Lisa Noble is a Virginia-based artist whose work delves into themes of identity, memory, and personal history.
She began her formal artistic training at the Alberta College of Art & Design in 1997, and completed her BFA at the Corcoran College of Art & Design in Washington, D.C., graduating magna cum laude in 2001. Throughout her studies, she received both the Corcoran Scholarship and the Dean’s Merit Scholarship.
Her work has been featured in exhibitions across the U.S., including The Painting Center and Katonah Museum of Art in New York, and the Taubman Museum of Art in Virginia. Noble is an Affiliate Member of the First Street Gallery in New York and is included in the White Columns Curated Artist Online Registry.
In 2020, she received the Wherewithal Recovery Grant from the Washington Project for The Arts and the Andy Warhol Foundation for the Visual Arts.

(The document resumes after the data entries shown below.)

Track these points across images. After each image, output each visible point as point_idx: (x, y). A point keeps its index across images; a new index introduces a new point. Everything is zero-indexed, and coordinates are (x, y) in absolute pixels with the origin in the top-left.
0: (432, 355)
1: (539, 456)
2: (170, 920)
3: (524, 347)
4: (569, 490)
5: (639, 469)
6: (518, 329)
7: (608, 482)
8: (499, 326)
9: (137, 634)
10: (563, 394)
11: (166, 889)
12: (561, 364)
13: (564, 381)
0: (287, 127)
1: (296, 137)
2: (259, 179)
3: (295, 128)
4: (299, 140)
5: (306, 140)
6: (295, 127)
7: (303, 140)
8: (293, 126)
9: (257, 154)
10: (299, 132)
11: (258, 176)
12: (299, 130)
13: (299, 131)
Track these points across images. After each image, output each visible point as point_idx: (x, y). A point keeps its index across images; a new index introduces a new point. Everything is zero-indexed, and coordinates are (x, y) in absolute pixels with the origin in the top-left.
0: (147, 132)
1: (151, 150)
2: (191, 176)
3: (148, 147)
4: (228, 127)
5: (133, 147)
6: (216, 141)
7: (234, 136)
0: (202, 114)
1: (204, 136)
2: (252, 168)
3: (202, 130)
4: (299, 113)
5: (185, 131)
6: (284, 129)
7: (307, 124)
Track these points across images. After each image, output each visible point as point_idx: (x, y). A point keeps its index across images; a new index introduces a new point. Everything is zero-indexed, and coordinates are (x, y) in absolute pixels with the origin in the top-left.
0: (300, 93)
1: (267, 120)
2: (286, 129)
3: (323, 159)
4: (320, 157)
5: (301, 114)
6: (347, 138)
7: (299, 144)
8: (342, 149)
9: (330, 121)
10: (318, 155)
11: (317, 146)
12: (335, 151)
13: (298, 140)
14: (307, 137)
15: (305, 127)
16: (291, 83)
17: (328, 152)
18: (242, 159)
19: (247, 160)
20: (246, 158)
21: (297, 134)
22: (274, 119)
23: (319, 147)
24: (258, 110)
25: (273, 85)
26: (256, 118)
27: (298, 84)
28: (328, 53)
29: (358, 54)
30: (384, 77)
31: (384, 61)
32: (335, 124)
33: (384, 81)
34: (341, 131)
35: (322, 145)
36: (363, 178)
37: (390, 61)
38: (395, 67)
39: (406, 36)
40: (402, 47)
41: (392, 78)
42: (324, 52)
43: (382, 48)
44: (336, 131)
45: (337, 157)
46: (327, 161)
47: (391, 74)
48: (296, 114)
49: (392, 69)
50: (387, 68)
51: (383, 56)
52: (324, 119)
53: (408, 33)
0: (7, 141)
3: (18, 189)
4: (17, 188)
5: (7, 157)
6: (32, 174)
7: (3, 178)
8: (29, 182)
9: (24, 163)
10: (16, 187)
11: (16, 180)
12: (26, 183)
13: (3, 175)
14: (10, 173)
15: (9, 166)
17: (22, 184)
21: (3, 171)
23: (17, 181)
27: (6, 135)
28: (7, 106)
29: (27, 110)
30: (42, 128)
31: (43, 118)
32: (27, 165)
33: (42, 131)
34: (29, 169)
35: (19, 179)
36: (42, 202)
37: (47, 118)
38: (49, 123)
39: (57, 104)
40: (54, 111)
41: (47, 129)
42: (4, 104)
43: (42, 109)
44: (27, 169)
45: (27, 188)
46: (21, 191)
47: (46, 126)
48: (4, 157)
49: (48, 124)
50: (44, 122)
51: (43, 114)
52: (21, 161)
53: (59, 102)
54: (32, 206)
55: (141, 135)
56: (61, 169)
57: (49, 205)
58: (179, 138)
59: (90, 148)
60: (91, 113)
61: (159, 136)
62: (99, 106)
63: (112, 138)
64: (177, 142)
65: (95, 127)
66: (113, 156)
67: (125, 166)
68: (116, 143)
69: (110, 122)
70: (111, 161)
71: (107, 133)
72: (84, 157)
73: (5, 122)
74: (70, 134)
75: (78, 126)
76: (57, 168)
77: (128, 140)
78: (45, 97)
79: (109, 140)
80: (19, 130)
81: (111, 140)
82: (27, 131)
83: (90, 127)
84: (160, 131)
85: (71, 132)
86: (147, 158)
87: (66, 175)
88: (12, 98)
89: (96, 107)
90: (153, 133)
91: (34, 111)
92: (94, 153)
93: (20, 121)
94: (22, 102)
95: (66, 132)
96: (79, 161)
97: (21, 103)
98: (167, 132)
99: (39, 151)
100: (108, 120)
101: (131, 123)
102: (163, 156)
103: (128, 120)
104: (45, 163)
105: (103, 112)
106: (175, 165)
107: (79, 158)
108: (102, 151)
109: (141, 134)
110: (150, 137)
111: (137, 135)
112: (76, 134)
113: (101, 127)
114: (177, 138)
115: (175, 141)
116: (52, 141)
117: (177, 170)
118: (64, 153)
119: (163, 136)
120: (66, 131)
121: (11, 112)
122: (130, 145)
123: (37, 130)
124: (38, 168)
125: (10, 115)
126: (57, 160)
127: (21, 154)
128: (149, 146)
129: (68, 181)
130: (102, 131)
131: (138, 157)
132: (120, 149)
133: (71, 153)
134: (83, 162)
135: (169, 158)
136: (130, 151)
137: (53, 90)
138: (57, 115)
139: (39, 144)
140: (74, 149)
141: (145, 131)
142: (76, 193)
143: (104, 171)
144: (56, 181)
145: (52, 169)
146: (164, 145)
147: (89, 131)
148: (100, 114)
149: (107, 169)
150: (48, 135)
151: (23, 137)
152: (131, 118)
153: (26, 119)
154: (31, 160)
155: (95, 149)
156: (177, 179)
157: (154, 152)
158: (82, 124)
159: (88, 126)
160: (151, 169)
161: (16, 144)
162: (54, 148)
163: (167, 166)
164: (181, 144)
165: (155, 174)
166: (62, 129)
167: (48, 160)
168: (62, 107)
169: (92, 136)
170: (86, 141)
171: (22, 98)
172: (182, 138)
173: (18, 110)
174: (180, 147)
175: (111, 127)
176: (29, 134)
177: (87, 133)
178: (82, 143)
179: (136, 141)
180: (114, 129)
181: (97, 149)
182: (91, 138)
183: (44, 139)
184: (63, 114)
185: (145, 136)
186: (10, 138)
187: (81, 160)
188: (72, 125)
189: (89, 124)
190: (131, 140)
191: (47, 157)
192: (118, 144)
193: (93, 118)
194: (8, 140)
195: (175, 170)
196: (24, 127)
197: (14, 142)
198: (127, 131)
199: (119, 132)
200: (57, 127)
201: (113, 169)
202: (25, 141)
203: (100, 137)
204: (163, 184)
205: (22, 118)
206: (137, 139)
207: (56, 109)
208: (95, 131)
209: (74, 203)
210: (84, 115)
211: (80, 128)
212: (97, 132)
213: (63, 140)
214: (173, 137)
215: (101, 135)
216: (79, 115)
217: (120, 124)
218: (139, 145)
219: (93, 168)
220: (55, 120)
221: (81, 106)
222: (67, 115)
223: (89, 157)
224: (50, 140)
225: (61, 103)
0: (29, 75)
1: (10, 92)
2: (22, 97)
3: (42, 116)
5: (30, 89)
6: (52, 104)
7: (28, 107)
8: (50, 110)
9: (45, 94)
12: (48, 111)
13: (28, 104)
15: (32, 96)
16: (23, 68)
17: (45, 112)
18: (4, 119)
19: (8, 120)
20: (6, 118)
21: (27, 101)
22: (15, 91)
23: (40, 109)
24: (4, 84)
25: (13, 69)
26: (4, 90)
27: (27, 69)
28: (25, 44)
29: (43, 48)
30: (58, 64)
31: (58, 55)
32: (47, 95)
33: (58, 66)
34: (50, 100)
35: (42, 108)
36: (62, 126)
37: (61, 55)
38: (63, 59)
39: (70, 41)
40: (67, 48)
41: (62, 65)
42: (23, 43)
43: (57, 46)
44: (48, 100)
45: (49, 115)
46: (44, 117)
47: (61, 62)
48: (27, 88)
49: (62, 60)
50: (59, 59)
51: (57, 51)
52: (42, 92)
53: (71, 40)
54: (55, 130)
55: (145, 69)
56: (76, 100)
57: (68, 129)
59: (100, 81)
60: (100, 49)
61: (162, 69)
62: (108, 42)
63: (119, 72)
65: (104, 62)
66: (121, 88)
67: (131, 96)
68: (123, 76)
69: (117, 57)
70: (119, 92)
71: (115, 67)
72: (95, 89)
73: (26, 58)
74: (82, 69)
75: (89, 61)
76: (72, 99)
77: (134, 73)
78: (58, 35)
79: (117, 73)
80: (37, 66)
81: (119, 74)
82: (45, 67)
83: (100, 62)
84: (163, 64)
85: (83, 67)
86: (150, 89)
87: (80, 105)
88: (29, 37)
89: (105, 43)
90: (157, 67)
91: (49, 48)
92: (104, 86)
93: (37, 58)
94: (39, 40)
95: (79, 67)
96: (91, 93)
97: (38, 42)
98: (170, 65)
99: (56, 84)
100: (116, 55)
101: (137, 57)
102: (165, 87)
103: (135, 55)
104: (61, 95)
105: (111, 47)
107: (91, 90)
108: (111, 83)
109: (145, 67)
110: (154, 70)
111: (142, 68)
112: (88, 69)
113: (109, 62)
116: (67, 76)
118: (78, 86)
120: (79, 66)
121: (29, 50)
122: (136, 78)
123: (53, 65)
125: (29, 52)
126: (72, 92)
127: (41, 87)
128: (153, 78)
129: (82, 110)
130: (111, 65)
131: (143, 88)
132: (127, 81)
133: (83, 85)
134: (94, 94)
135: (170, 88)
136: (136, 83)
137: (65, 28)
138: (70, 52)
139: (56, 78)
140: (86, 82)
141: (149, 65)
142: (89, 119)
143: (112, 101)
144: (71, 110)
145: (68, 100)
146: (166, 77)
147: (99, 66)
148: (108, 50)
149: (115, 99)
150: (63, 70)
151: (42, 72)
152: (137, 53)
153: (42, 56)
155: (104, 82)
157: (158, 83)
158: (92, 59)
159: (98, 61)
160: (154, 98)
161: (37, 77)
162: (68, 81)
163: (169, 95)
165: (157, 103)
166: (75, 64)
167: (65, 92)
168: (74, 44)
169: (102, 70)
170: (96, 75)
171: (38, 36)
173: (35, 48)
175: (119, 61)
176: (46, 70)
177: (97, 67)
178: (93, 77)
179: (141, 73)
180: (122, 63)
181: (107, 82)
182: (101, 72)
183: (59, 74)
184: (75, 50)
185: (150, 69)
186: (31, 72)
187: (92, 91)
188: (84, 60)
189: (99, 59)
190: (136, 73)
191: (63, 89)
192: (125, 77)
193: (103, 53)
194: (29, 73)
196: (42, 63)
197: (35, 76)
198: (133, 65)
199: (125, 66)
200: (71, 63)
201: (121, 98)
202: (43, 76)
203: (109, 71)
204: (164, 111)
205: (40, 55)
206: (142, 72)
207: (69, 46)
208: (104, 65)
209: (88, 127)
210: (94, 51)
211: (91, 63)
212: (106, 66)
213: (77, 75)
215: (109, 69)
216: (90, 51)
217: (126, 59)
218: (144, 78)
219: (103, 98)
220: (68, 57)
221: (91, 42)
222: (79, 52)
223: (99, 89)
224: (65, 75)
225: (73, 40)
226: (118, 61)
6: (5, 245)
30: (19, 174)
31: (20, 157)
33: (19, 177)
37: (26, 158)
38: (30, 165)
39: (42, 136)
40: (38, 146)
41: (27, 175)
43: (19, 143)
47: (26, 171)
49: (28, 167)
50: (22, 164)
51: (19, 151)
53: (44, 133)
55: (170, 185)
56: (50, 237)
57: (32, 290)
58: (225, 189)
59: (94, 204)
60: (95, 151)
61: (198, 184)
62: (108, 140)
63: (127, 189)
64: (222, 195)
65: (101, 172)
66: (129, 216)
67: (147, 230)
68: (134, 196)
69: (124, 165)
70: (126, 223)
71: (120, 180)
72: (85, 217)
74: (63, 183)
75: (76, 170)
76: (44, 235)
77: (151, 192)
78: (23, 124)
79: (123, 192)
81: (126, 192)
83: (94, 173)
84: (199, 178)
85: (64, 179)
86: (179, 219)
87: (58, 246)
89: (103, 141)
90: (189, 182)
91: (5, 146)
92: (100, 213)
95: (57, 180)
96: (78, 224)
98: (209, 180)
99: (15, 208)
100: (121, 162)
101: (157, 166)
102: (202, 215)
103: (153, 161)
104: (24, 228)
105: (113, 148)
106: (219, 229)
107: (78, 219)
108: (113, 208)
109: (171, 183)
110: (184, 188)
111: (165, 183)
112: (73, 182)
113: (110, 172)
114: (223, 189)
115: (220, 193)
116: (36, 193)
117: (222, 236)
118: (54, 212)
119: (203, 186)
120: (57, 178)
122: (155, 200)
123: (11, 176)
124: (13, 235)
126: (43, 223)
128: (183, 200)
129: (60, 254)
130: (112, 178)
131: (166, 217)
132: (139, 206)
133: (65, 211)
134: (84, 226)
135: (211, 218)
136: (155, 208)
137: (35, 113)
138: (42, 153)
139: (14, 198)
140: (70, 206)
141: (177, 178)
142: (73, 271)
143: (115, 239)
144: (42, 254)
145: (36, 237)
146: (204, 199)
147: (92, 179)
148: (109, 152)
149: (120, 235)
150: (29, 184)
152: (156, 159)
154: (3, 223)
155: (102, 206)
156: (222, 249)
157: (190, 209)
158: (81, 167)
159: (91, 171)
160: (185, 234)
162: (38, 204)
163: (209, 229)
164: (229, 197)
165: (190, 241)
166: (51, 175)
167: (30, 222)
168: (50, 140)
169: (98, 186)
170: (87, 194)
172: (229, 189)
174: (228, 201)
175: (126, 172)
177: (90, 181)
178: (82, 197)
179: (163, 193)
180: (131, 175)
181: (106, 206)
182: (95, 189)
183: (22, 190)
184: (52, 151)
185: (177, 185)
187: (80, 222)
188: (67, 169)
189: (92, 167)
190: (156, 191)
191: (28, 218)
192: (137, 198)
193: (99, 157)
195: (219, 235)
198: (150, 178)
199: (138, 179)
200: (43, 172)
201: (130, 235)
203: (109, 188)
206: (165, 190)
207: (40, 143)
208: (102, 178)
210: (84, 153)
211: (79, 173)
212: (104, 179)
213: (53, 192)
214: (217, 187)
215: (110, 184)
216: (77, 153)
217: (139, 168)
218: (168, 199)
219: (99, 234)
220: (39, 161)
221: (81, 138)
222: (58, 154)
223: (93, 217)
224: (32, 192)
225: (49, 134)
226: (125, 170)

StatementI paint to learn. My process hinges on exploration and the resulting development of my skills and understanding of materials.
In my current work, I start by sketching with graphite or ink on big pads of newsprint, thinking largely about a certain feeling or inclination that has been brewing inside me. I allow my lines to guide me, not thinking about the aesthetics of their placement. After several iterations, I move to canvas and begin by echoing the most pleasing aspects of the preliminary sketches, with the aim to find early balance and harmony.
I usually work in a single session if time allows because paint behaves differently on the first day than any other day, and I prefer those first results. So, I try to work quickly, which also frees me from thinking too much about what I will do next.
I consider the areas where lines intersect and what negative or positive interplays these could create. I like to establish a visual foundation of rhythm, push, and pull. Then I can bring in different colors of varying viscosity, from thick impasto to highly fluid, transparent, and dripping. I like to scrub, stroke, smooth out the paint, and draw with it. I like the undrawn line that a screwdriver or bamboo skewer make. The reductive process of Sgraffito brings a patterned, decorative, and gendered sensibility to my compositions.
Ultimately each work is a physical record of my experimentation—a visual documentation of the choices and risks that lead from one discovery to the next decision as I learn from one painting to the next.